Under the new proposal, the company would get to deduct the full $10 million in the first year. That would give it an immediate cash infusion to offset the costs of investment. It would also give certainty that the full tax benefit would be realized. Companies often don’t get to write off the full cost of an investment over an extended time.
It is not a bad idea, but it simply isn’t as critical as an extension of the Bush tax cuts. Republicans and business leaders were quick to point this out:
“The White House is missing the big picture. These aren’t necessarily bad proposals, but they don’t address the two big problems that are hurting our economy—excessive government spending, and the uncertainty that Washington Democrats’ policies, especially their massive tax hike, are creating for small businesses,” said House Minority Leader John A. Boehner (R, Ohio). …

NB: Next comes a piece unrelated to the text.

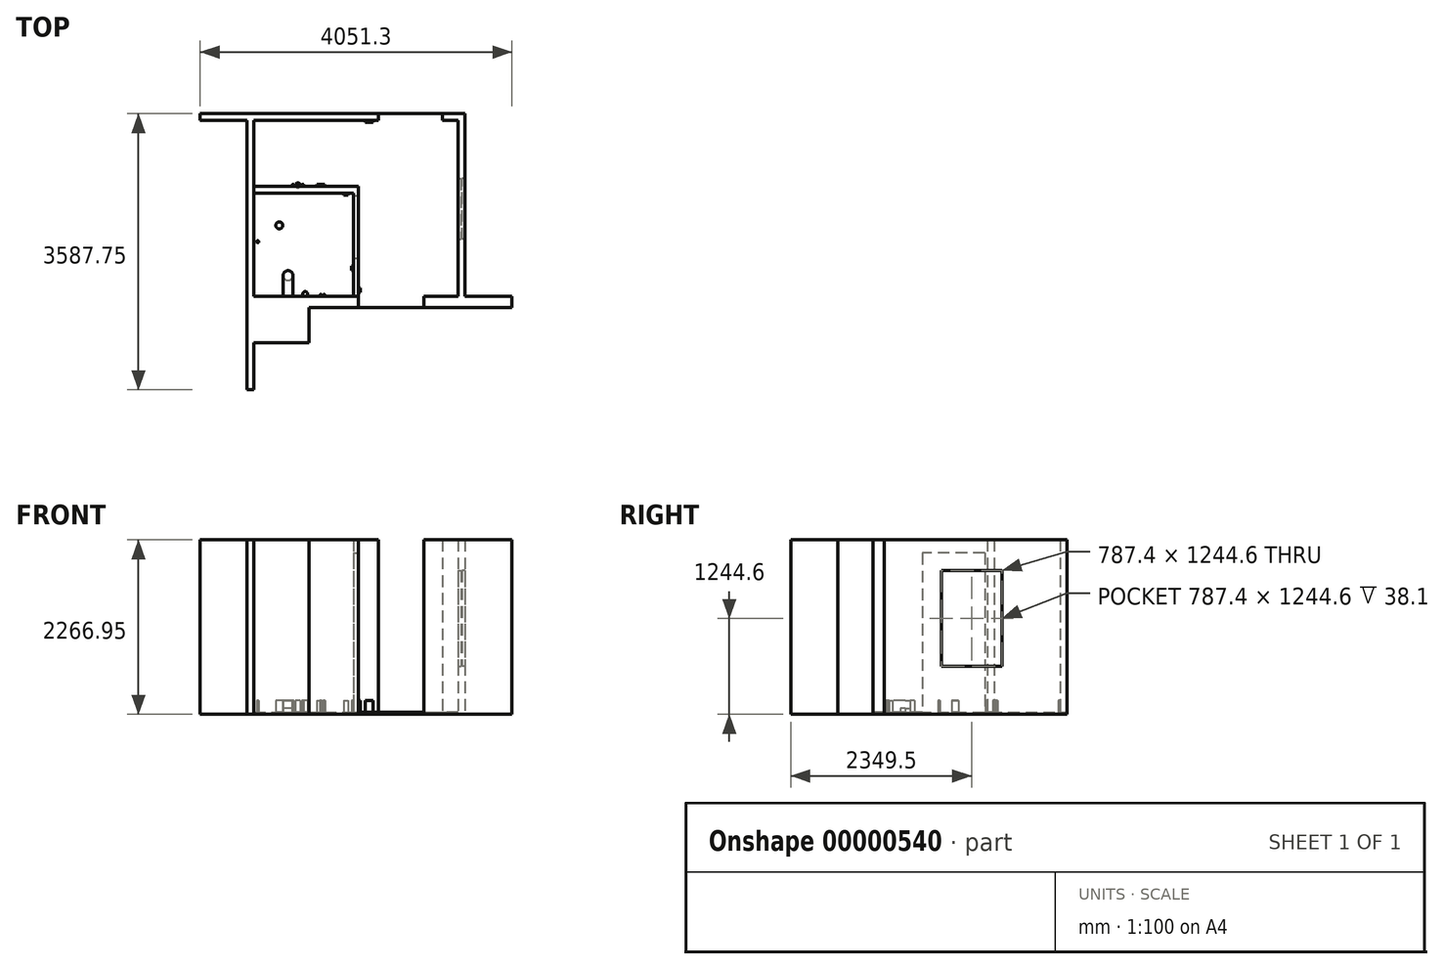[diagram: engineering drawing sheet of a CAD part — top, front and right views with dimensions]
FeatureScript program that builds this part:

The best thing to do is to get rid of uncertainty, and that includes the cliff we’re falling off with all these [tax] provisions that are expiring,” said Bill Rys, tax counsel for the National Federation of Independent Business, a small-business group.
Many NFIB members also are concerned about a new requirement for reporting purchases of more than $600 to the Internal Revenue Service, he added. He questioned whether many business owners would choose to buy more equipment, at least until sales pick up.
It is, on the one hand, a giant concession that tax cuts matter. On the other hand, it leaves the Obama team without any reasoned defense for letting the Bush tax cuts expire — or, for that matter, loading up employers with new mandates. (“Many NFIB members also are concerned about a new requirement for reporting purchases of more than $600 to the Internal Revenue Service.”) As one businesswoman put it, “If this will be offered as a tradeoff for raising the top two rates, it’s a non-starter.”
Nor is it even clear that this is all that helpful at this point:
N. Gregory Mankiw, of Harvard University, and another former CEA chairman under President Bush, questioned whether the Obama proposal would have a big impact. Businesses can already take out a bank loan at extremely low interest rates to pay for new investments in plants and equipment, but they are not doing so, he said. It’s unclear why they would make those investments for a tax break.
And it is even less clear why we should be giving with one hand and taking away with the other. (Jay Timmons, executive vice president of the National Association of Manufacturers: “The good news [is that] the administration recognizes that manufacturing is key to getting the economy back on track and ensuring we are able to sustain economic growth and job creation. But you can’t do that if you’re penalizing one sector of manufacturing while trying to incent another.”)
The most principled position for conservatives is to accept the president’s tax cut (on the Milton Friedman theory that we should support any tax cut, any time) and demand that the Bush tax cuts be retained. Really, if tax cuts are good and the economy is in the tank, why not?